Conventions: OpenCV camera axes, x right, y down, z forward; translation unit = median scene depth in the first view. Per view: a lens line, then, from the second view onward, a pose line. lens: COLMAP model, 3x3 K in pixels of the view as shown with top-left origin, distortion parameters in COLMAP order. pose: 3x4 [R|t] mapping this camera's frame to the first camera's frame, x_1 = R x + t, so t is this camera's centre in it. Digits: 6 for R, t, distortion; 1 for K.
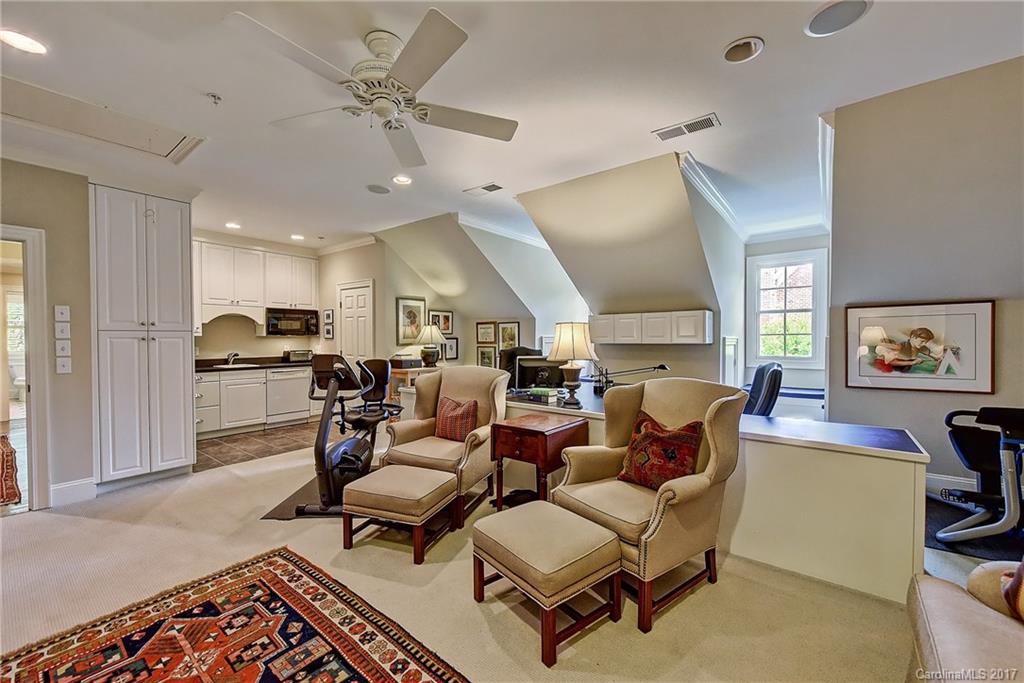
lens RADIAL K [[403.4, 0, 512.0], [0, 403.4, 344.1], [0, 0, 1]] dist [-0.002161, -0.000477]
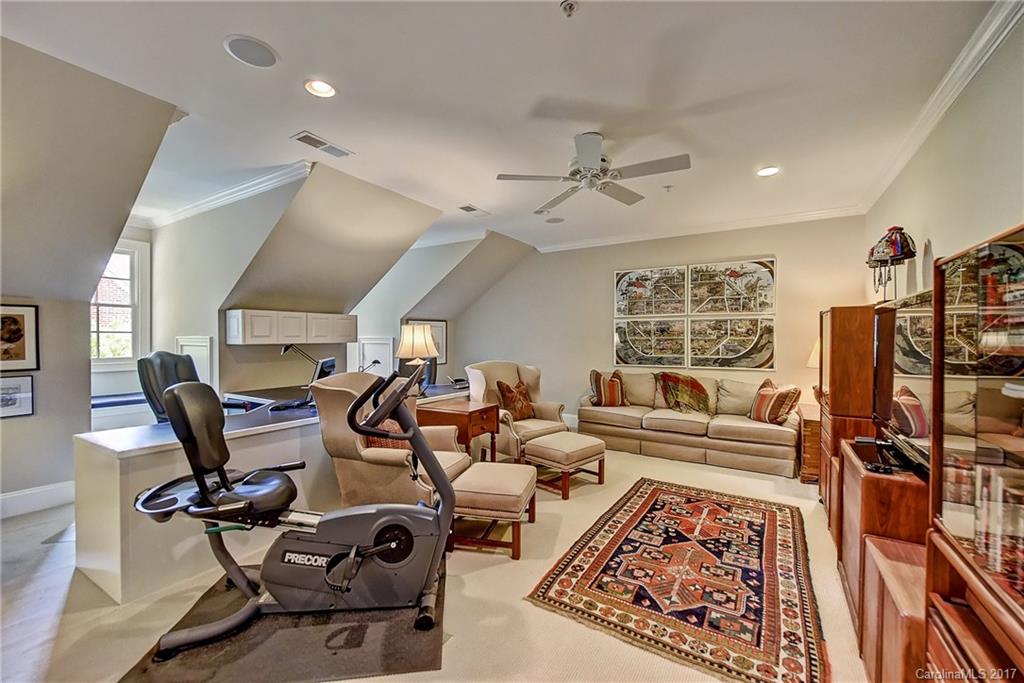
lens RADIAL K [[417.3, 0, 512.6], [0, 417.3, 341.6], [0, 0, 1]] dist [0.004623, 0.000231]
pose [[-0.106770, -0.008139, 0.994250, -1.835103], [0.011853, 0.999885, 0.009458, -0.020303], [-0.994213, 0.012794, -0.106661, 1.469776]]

Exercise description | Return, in full, each line above that contains the word "lens".

Final answer |
Conventions: OpenCV camera axes, x right, y down, z forward; translation unit = median scene depth in the first view. Per view: a lens line, then, from the second view onward, a pose line. lens: COLMAP model, 3x3 K in pixels of the view as shown with top-left origin, distortion parameters in COLMAP order. pose: 3x4 [R|t] mapping this camera's frame to the first camera's frame, x_1 = R x + t, so t is this camera's centre in it. Digits: 6 for R, t, distortion; 1 for K.
lens RADIAL K [[403.4, 0, 512.0], [0, 403.4, 344.1], [0, 0, 1]] dist [-0.002161, -0.000477]
lens RADIAL K [[417.3, 0, 512.6], [0, 417.3, 341.6], [0, 0, 1]] dist [0.004623, 0.000231]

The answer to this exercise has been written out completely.